● **Document text**:

Marine mammals in Belgium
The Royal Belgian Institute of Natural Sciences (RBINS) is famous for its museum that hosts an extensive collection of whale skeletons (the Whale Hall of the Museum is currently under renovation). Its Operational Directorate Natural Environment (OD Nature), with scientists working in Brussels and Ostend, collects all stranding and sighting records in one database. The observations from this database can be accessed on this website. Marinemammals.be contains information from many different sources:
- data supplied by the public
- data collected by the RBINS
- data collected via necropsies at the Université de Liège
- and data recorded in literature and historic documents.
In contrast to common belief, the southern North Sea is home to a number of marine mammals, such as harbour porpoises, white-beaked dolphins, and common and grey seals. Also species occurring in the nearby Atlantic Ocean and the northern North Sea may frequent our waters, or wander into them. As such in historical times strandings and/or observations of 19 cetacean and 5 pinniped species occurred at the Belgian coast.
Conservation and protection
The RBINS is part of a European intervention network dealing with the scientific research of stranded and bycaught marine mammals, named ASCOBANS. This research focuses on the problems encountered by these animals, such as pollution and overfishing, but can also put more light on ecology and life history aspects of the populations. Aside this, OD Nature investigates the effects on marine mammals of human activities at sea, such as the construction of offshore windfarms.

● **Check your understanding**:
1: Print the passage of the text on marine mammals in Belgium from "In contrast to" to "the Belgian coast.", word for word.
2: For each statement, say yes or no according to the text on marine mammals in Belgium, and quote the words that decide it. (a) The Whale Hall of the museum is currently under renovation. (b) Strandings and/or observations of 19 pinniped species have occurred at the Belgian coast. (c) OD Nature's scientists work only in Brussels.

Chart-based quiz items
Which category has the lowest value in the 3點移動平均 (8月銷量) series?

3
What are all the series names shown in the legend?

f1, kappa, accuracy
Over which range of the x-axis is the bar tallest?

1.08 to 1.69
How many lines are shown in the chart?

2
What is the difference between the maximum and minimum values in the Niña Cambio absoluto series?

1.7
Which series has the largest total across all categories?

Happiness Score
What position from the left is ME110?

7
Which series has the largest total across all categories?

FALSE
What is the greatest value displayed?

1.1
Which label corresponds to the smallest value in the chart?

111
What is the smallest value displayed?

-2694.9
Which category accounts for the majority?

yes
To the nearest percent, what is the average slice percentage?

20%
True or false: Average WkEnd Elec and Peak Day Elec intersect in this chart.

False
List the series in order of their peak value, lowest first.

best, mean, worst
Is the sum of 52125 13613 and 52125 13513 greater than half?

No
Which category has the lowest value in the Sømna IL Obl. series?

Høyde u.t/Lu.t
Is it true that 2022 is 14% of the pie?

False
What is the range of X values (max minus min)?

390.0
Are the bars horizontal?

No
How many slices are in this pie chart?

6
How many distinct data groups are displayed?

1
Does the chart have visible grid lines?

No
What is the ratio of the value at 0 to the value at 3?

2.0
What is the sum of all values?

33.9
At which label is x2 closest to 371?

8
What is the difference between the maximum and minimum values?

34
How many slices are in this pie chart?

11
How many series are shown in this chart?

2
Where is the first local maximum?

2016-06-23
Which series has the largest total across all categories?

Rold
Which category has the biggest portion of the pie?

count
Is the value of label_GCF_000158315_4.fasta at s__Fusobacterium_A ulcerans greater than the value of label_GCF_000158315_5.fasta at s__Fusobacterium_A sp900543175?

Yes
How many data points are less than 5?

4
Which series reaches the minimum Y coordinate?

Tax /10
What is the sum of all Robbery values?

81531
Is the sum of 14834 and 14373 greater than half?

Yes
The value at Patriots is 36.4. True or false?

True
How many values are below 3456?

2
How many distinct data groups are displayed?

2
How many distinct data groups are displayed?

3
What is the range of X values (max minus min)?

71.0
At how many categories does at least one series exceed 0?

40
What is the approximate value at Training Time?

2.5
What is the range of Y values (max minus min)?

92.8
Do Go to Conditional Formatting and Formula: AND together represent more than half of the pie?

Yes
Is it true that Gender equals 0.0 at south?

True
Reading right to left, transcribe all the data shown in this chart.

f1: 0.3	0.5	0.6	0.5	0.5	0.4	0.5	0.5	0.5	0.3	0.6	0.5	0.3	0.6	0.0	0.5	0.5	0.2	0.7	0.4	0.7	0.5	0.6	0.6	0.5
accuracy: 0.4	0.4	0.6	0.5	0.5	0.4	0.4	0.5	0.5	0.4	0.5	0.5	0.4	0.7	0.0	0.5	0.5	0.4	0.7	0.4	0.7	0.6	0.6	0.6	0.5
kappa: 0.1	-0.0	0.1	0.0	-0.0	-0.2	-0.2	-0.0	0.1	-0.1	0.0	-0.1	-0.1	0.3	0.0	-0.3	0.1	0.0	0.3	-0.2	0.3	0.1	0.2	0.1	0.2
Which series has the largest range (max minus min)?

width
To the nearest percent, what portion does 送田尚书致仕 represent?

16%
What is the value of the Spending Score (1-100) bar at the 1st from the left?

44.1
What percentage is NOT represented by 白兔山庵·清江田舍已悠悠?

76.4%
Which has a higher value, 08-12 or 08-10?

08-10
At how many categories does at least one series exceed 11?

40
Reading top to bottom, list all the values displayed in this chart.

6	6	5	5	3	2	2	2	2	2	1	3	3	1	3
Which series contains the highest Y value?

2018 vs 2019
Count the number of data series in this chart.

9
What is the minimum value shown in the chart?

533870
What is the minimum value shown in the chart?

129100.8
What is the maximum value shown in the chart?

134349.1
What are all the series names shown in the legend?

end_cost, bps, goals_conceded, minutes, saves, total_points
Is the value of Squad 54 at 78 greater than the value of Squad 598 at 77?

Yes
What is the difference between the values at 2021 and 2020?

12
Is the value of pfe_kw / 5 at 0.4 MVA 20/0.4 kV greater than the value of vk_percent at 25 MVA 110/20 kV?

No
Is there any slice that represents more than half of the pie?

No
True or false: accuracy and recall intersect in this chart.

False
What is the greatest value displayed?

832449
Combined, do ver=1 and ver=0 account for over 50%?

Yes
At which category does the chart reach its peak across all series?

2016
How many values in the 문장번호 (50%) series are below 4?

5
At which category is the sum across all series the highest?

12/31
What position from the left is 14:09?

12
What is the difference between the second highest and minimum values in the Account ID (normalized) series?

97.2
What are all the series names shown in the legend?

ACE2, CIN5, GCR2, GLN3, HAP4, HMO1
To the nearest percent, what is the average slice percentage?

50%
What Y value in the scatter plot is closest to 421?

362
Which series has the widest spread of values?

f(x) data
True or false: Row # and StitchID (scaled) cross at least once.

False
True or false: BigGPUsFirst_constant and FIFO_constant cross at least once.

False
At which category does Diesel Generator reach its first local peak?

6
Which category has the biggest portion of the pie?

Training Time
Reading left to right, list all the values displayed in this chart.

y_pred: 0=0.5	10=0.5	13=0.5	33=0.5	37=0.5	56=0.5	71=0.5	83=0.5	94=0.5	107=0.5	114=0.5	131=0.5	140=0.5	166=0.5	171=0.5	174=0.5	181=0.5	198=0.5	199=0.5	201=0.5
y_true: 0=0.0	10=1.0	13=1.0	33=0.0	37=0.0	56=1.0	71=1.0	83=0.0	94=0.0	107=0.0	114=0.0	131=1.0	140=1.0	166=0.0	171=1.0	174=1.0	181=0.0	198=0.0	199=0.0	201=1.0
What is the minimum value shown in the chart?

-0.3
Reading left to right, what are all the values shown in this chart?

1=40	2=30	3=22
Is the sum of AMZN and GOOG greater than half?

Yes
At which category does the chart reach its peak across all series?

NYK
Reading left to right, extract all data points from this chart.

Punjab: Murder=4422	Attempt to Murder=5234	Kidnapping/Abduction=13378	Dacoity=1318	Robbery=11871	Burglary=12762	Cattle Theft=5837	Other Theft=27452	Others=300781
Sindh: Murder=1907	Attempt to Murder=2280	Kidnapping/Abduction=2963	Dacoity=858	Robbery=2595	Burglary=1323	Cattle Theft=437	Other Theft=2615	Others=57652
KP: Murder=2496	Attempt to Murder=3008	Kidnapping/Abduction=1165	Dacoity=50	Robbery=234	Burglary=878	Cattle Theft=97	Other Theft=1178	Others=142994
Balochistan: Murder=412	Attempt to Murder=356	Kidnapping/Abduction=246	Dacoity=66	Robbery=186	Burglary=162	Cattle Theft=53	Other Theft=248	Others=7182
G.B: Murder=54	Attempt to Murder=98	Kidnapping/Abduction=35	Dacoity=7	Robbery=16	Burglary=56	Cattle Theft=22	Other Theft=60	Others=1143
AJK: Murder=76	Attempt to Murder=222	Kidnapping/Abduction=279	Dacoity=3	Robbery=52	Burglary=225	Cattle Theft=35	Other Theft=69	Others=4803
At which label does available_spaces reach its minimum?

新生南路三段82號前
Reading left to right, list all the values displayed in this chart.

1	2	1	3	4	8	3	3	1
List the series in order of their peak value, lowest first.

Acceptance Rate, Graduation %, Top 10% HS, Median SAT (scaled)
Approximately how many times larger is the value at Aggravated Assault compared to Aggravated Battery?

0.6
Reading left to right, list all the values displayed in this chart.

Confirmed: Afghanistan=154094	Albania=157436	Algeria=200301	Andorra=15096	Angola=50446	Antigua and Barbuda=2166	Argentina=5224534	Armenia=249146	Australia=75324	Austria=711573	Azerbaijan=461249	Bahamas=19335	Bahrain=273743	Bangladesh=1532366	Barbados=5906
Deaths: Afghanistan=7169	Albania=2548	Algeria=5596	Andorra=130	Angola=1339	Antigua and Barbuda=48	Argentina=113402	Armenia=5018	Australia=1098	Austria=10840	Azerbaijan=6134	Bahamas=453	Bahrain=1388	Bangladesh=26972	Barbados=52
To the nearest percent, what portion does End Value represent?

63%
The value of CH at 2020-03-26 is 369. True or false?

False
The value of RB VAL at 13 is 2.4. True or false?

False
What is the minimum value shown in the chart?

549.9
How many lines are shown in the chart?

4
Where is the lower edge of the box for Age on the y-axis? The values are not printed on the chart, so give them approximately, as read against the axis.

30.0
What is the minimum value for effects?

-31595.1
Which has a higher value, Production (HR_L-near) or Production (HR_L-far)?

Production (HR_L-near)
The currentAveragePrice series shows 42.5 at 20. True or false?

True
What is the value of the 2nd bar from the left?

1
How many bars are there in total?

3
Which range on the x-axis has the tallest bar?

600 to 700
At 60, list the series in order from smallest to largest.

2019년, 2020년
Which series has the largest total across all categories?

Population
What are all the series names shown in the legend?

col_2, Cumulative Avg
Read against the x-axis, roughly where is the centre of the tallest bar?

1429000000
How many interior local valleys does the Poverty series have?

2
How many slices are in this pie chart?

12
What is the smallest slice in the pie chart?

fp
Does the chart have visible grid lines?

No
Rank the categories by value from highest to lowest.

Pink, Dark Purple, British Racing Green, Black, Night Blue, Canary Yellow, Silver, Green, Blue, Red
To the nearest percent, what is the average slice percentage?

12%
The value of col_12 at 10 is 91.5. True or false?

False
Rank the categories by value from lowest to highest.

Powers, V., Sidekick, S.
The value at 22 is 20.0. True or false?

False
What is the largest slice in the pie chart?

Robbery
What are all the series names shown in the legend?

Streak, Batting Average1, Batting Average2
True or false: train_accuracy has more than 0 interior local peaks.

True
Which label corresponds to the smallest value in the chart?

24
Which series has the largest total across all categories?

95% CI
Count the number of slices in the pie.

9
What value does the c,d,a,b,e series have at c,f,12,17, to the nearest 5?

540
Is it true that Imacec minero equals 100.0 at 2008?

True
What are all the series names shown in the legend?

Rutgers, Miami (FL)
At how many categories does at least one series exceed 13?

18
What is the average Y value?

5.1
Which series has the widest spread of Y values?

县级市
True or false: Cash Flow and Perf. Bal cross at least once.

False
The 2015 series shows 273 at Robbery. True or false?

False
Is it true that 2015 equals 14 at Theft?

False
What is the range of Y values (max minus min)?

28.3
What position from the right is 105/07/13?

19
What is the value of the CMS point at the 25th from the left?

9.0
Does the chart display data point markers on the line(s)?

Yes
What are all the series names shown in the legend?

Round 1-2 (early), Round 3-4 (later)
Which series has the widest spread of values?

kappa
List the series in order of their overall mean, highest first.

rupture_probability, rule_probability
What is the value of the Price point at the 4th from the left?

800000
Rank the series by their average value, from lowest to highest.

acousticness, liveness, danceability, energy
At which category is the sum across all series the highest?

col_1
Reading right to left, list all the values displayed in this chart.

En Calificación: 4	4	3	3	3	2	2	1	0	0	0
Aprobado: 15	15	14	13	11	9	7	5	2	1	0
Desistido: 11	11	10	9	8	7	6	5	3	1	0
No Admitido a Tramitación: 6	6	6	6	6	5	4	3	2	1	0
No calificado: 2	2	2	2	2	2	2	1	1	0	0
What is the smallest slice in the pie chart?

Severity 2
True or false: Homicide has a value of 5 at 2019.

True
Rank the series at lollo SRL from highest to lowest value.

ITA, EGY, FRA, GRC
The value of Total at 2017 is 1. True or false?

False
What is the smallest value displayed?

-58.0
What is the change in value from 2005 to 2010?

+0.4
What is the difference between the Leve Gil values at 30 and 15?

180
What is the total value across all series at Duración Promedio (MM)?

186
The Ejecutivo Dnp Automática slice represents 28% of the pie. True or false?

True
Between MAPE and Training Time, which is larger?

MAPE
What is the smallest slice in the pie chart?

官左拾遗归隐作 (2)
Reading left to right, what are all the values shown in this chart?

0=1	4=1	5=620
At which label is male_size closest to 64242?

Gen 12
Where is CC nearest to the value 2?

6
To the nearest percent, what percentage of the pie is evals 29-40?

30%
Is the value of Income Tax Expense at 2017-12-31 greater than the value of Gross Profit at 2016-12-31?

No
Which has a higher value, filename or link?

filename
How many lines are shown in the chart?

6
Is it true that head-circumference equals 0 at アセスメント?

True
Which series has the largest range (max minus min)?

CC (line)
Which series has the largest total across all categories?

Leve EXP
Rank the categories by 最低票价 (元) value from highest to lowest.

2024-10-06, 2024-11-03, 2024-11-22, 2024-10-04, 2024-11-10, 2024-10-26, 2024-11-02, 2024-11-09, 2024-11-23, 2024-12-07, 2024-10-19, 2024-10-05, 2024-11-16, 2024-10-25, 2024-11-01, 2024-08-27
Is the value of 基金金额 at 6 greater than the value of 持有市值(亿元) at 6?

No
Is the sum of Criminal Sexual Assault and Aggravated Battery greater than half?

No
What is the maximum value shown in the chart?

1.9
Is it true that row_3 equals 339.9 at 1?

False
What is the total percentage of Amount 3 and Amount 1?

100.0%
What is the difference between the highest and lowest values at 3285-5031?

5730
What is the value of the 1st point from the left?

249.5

● **List of solutions**:
1:
In contrast to common belief, the southern North Sea is home to a number of marine mammals, such as harbour porpoises, white-beaked dolphins, and common and grey seals. Also species occurring in the nearby Atlantic Ocean and the northern North Sea may frequent our waters, or wander into them. As such in historical times strandings and/or observations of 19 cetacean and 5 pinniped species occurred at the Belgian coast.

2:
(a) Yes: "the Whale Hall of the Museum is currently under renovation"
(b) No: "strandings and/or observations of 19 cetacean and 5 pinniped species occurred at the Belgian coast"
(c) No: "with scientists working in Brussels and Ostend"